— BEGIN ENTRIES PROVIDED —

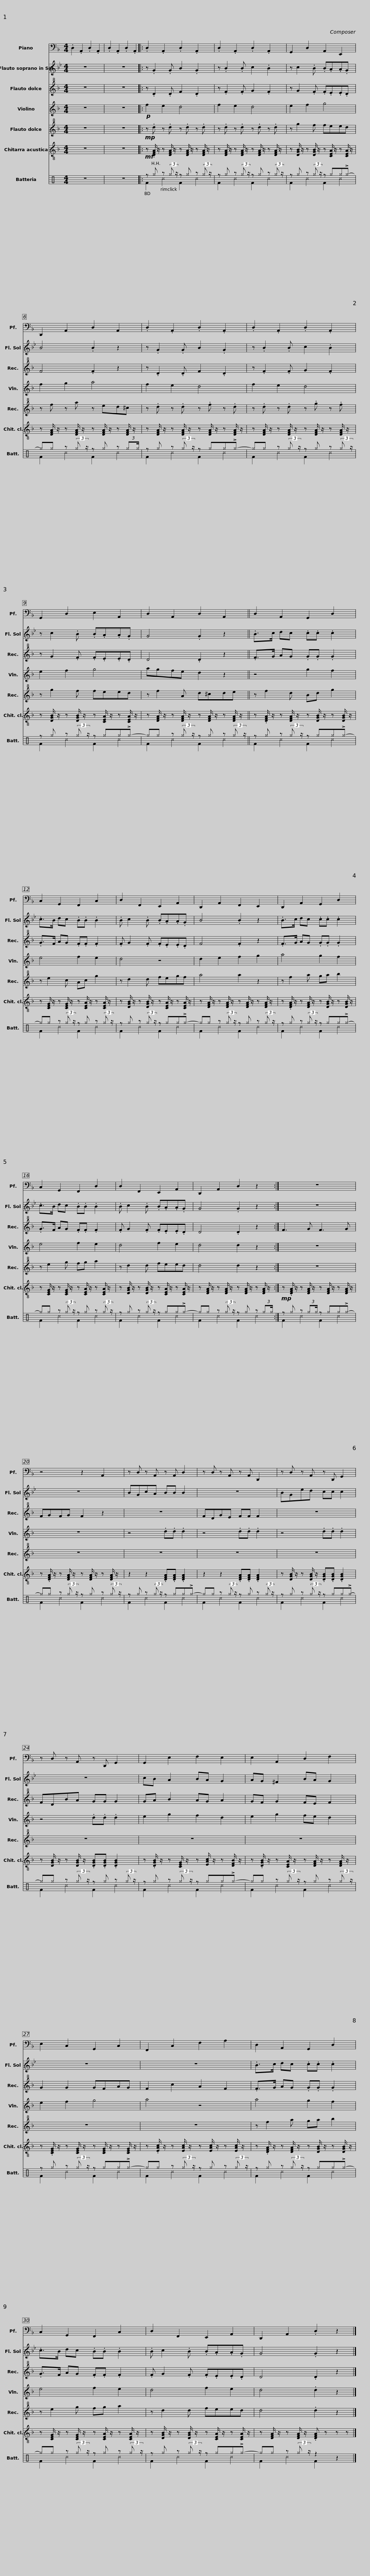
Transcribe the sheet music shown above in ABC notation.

X:1
%%score 1 2 3 4 5 6 ( 7 8 )
L:1/8
M:4/4
I:linebreak $
K:F
V:1 bass
V:2 treble transpose=7
V:3 treble+8
V:4 treble
V:5 treble+8
V:6 treble-8
V:7 perc
K:none
V:8 perc
K:none
V:1
 .D,2 .A,,2 .D,2 .A,,2 | .D,2 .A,,2 .D,2 .A,,2 |: .D,2 .A,,2 .D,2 .A,,2 |$ .D,2 .A,,2 .D,2 .A,,2 | G,,2 D,2 A,,2 E,,2 |$ %5
 D,,2 A,,2 D,2 A,,2 | .D,2 .A,,2 .D,2 .A,,2 |$ .D,2 .A,,2 .D,2 .A,,2 | G,,2 D,2 E,2 A,,2 |$ D,2 A,,2 D,2 A,,2 || %10
 D,2 A,,2 G,,2 D,2 |$ C,2 G,,2 F,,2 C,2 | D,2 F,,2 E,,2 A,,2 |$ D,,2 A,,2 F,,2 E,,2 | D,,2 A,,2 G,,2 D,2 |$ %15
 C,2 G,,2 F,,2 D,2 | D,2 F,,2 E,,2 A,,2 |$ D,,2 A,,2 D,2 z2 :| z8 |$ z4 z2 A,,2 | %20
 z D, z A,, z A,, D,2 | z D, z A,, z A,, D,,2 |$ z D, z A,, z D,, G,,2 | z D, z A,, z D,, G,,2 | G,,2 E,2 F,2 E,2 |$ %25
 E,2 A,,2 D,2 F,2 | E,2 C,2 G,,2 C,2 |$ F,,2 C,2 F,2 A,2 | D,2 A,,2 G,,2 D,2 |$ C,2 G,,2 F,,2 C,2 | %30
 D,2 F,,2 E,,2 A,,2 |$ D,,2 A,,2 .D,2 z2 |] %32
V:2
[K:Bb] z8 | z8 |: z .G2 .G B2 .G2 |$ z .B2 .B c2 .B2 | z c2 .B .B.A.A.G |$ %5
 B4 .B2 z2 | z .G2 .G B2 .G2 |$ z .B2 .B c2 .B2 | z c2 .B .B.A.A.G |$ G4 .G2 z2 || %10
 .B>c dc .c.c .c2 |$ .c>B dc .B.B .B2 | .B c2 .B .B.A.A.G |$ B4 .B2 z2 | .B>c dc .c.c .c2 |$ %15
 .c>B dc .B.B .B2 | .B c2 .B .B.A.A.G |$ G4 .G2 z2 :| z8 |$ z8 | %20
 BGcA BB B2 | z8 |$ BGed cc c2 | z8 | cB A2 BA G2 |$ %25
 AG ^F2 BA G2 | z8 |$ z8 | .B>c dc .c.c .c2 |$ .c>B dc .B.B .B2 | %30
 .B c2 .B .B.A.A.G |$ G4 .G2 z2 |] %32
V:3
 z8 | z8 |: z .D2 .D F2 .D2 |$ z .F2 .F G2 .F2 | z G2 .F .F.E.E.D |$ %5
 F4 .F2 z2 | z .D2 .D F2 .D2 |$ z .F2 .F G2 .F2 | z G2 .F .F.E.E.D |$ D4 .D2 z2 || %10
 .F>G AG .G.G .G2 |$ .G>F AG .F.F .F2 | .F G2 .F .F.E.E.D |$ F4 .F2 z2 | .F>G AG .G.G .G2 |$ %15
 .G>F AG .F.F .F2 | .F G2 .F .F.E.E.D |$ D4 .D2 z2 :| F3 G F3 G |$ FGFG F2 z2 | %20
 z8 | FDGE FF F2 |$ z8 | FDBA GG G2 | GA B2 AG A2 |$ %25
 GF G2 FE F2 | G2 G2 GFAG |$ F2 c2 A2 F2 | .F>G AG .G.G .G2 |$ .G>F AG .F.F .F2 | %30
 .F G2 .F .F.E.E.D |$ D4 .D2 z2 |] %32
V:4
 z8 | z8 |:!p! f2 e2 d4 |$ f2 e2 d4 | e2 f2 g4 |$ %5
 f2 g2 a4 | f2 e2 d4 |$ f2 e2 d4 | e2 f2 g4 |$ agfe d2 z2 || %10
 z4 g2 f2 |$ e4 f2 e2 | d4 z4 |$ d2 e2 f2 g2 | a4 g2 f2 |$ %15
 e4 f2 e2 | d4 f2 e2 |$ d4 d2 z2 :| z8 |$ z8 | %20
 z4 .d.d .d2 | z4 .d.d .d2 |$ z4 .d.d .d2 | z4 .d.d .d2 | e2 g2 f2 d2 |$ %25
 e2 g2 fe d2 | e2 f2 g4 |$ a4 z4 | a4 g2 f2 |$ e4 f2 e2 | %30
 d4 f2 e2 |$ d4 .d2 z2 |] %32
V:5
 z8 | z8 |:!mp! z .d z .d z .d z .d |$ z .d z .d z .d z .d | z g2 f feed |$ %5
 z f z a z ed^c | z .d z .d z .f z .d |$ z .d z .d z .g z .f | z g2 f feed |$ z f2 A d^cde || %10
 z f2 d Bd g2 |$ z e2 c Ac g2 | z d2 d fegf |$ a4 a2 z2 | z f2 a ga b2 |$ %15
 z e2 g fg a2 | z d2 d feed |$ d4 d2 z2 :| z8 |$ z8 | %20
 z8 | z8 |$ z8 | z8 | z8 |$ %25
 z8 | z8 |$ z8 | z f2 a ga b2 |$ z e2 g fg a2 | %30
 z d2 d feed |$ d4 .d2 z2 |] %32
V:6
 z8 | z8 |: z .[DFA]/ z/ z [DFA]/ z/ z [DFA]/ z/ z [DFA]/ z/ |$ z [DFA]/ z/ z [DFA]/ z/ z [DFA]/ z/ z [DFA]/ z/ | z [DGB]/ z/ z [DGB]/ z/ z [CEA]/ z/ z [CEA]/ z/ |$ %5
 z [DFA]/ z/ z [DFA]/ z/ z [DFA]/ z/ z [DFA]/ z/ | z [DFA]/ z/ z [DFA]/ z/ z [DFA]/ z/ z [DFA]/ z/ |$ z [DFA]/ z/ z [DFA]/ z/ z [DFA]/ z/ z [DFA]/ z/ | z [DGB]/ z/ z [DGB]/ z/ z [CEA]/ z/ z [CEA]/ z/ |$ z [DFA]/ z/ z [DFA]/ z/ z [DFA]/ z/ z [DFA]/ z/ || %10
 z .[DFA]/ z/ z [DFA]/ z/ z [DGB]/ z/ z [DGB]/ z/ |$ z [CEG]/ z/ z [CEG]/ z/ z [CEA]/ z/ z [CEA]/ z/ | z [DGB]/ z/ z [DGB]/ z/ z [CEA]/ z/ z [CEA]/ z/ |$ z [DFA]/ z/ z [DFA]/ z/ z [DFA]/ z/ z [DFA]/ z/ | z .[DFA]/ z/ z [DFA]/ z/ z [DGB]/ z/ z [DGB]/ z/ |$ %15
 z [CEG]/ z/ z [CEG]/ z/ z [CEA]/ z/ z [CEA]/ z/ | z [DGB]/ z/ z [DGB]/ z/ z [CEA]/ z/ z [CEA]/ z/ |$ z [DFA]/ z/ z [DFA]/ z/ z [DFA]/ z/ z [DFA]/ z/ :|!mp! z .[DFA]/ z/ z [DFA]/ z/ z [DFA]/ z/ z [DFA]/ z/ |$ z .[DFA]/ z/ z [DFA]/ z/ z [DFA]/ z/ z [DFA]/ z/ | %20
 z2 z2 .[DFA].[DFA] .[DFA]2 | z2 z2 .[DFA].[DFA] .[DFA]2 |$ z [DGB]/ z/ z [DGB]/ z/ .[DGB].[DGB] .[DGB]2 | z [DGB]/ z/ z [DGB]/ z/ .[DGB].[DGB] .[DGB]2 | z .[DGB]/ z/ z [CEG]/ z/ z [EAc]/ z/ z [DFB]/ z/ |$ %25
 z .[DGB]/ z/ z [CEA]/ z/ z [DFA]/ z/ z [DFA]/ z/ | z .[CEG]/ z/ z [CEG]/ z/ z [CEG]/ z/ z [CEG]/ z/ |$ z .[EAc]/ z/ z [EAc]/ z/ z [EAc]/ z/ z [EAc]/ z/ | z .[DFA]/ z/ z [DFA]/ z/ z [DGB]/ z/ z [DGB]/ z/ |$ z [CEG]/ z/ z [CEG]/ z/ z [CEA]/ z/ z [CEA]/ z/ | %30
 z [DGB]/ z/ z [DGB]/ z/ z [CEA]/ z/ z [CEA]/ z/ |$ z [DFA]/ z/ z [DFA]/ z/ .[DFA] z z z |] %32
V:7
[K:C] z8 | z8 |:!mf! z ^g z (3:2:2^g z/ z ^g z (3:2:2^g z/ |$ z ^g z (3:2:2^g z/ z ^g z (3:2:2^g z/ | z ^g z (3:2:2^g z/ z ^g^g!>!^g- |$ %5
 ^g^g z (3:2:2^g z/ z ^g z (3:2:2^g^g/ | z ^g z (3:2:2^g z/ z ^g^g!>!^g- |$ ^g^g z (3:2:2^g z/ z ^g z (3:2:2^g z/ | z ^g z (3:2:2^g z/ z ^g^g!>!^g- |$ ^g^g z (3:2:2^g z/ z ^g z (3:2:2^g z/ || %10
 z ^g z (3:2:2^g z/ z ^g^g!>!^g- |$ ^g^g z (3:2:2^g z/ z ^g z (3:2:2^g z/ | z ^g z (3:2:2^g z/ z ^g^g!>!^g- |$ ^g^g z (3:2:2^g z/ z ^g z (3:2:2^g z/ | z ^g z (3:2:2^g z/ z ^g^g!>!^g- |$ %15
 ^g^g z (3:2:2^g z/ z ^g z (3:2:2^g z/ | z ^g z (3:2:2^g z/ z ^g^g!>!^g- |$ ^g^g z (3:2:2^g z/ z ^g z (3:2:2^g^g/ :| z ^g z (3:2:2^g^g/ z ^g^g!>!^g- |$ ^g^g z (3:2:2^g z/ z ^g z (3:2:2^g z/ | %20
 z ^g z (3:2:2^g z/ z ^g^g!>!^g- | ^g^g z (3:2:2^g z/ z ^g z (3:2:2^g z/ |$ z ^g z (3:2:2^g z/ z ^g^g!>!^g- | ^g^g z (3:2:2^g z/ z ^g z (3:2:2^g z/ | z ^g z (3:2:2^g z/ z ^g^g!>!^g- |$ %25
 ^g^g z (3:2:2^g z/ z ^g z (3:2:2^g z/ | z ^g z (3:2:2^g z/ z ^g^g!>!^g- |$ ^g^g z (3:2:2^g z/ z ^g z (3:2:2^g z/ | z ^g z (3:2:2^g z/ z ^g^g!>!^g- |$ ^g^g z (3:2:2^g z/ z ^g z (3:2:2^g z/ | %30
 z ^g z (3:2:2^g z/ z ^g^g!>!^g- |$ ^g^g z (3:2:2^g z/ z2 z2 |] %32
V:8
[K:C] x8 | x8 |: F2 ^c2 F2 ^c2 |$ F2 ^c2 F2 ^c2 | F2 ^c2 F2 ^c2 |$ %5
 F2 ^c2 F2 ^c2 | F2 ^c2 F2 ^c2 |$ F2 ^c2 F2 ^c2 | F2 ^c2 F2 ^c2 |$ F2 ^c2 F2 ^c2 || %10
 F2 ^c2 F2 ^c2 |$ F2 ^c2 F2 ^c2 | F2 ^c2 F2 ^c2 |$ F2 ^c2 F2 ^c2 | F2 ^c2 F2 ^c2 |$ %15
 F2 ^c2 F2 ^c2 | F2 ^c2 F2 ^c2 |$ F2 ^c2 F2 ^c2 :| F2 ^c2 F2 ^c2 |$ F2 ^c2 F2 ^c2 | %20
 F2 ^c2 F2 ^c2 | F2 ^c2 F2 ^c2 |$ F2 ^c2 F2 ^c2 | F2 ^c2 F2 ^c2 | F2 ^c2 F2 ^c2 |$ %25
 F2 ^c2 F2 ^c2 | F2 ^c2 F2 ^c2 |$ F2 ^c2 F2 ^c2 | F2 ^c2 F2 ^c2 |$ F2 ^c2 F2 ^c2 | %30
 F2 ^c2 F2 ^c2 |$ F2 ^c2 F2 z2 |] %32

— END ENTRIES PROVIDED —

### JOB
Pick out every line in the records above that contains the string "feed" and copy each of those lines. Case counts.

### WRITTEN RESPONSE
 z8 | z8 |:!mp! z .d z .d z .d z .d |$ z .d z .d z .d z .d | z g2 f feed |$ %5
 z f z a z ed^c | z .d z .d z .f z .d |$ z .d z .d z .g z .f | z g2 f feed |$ z f2 A d^cde || %10
 z e2 g fg a2 | z d2 d feed |$ d4 d2 z2 :| z8 |$ z8 | %20
 z d2 d feed |$ d4 .d2 z2 |] %32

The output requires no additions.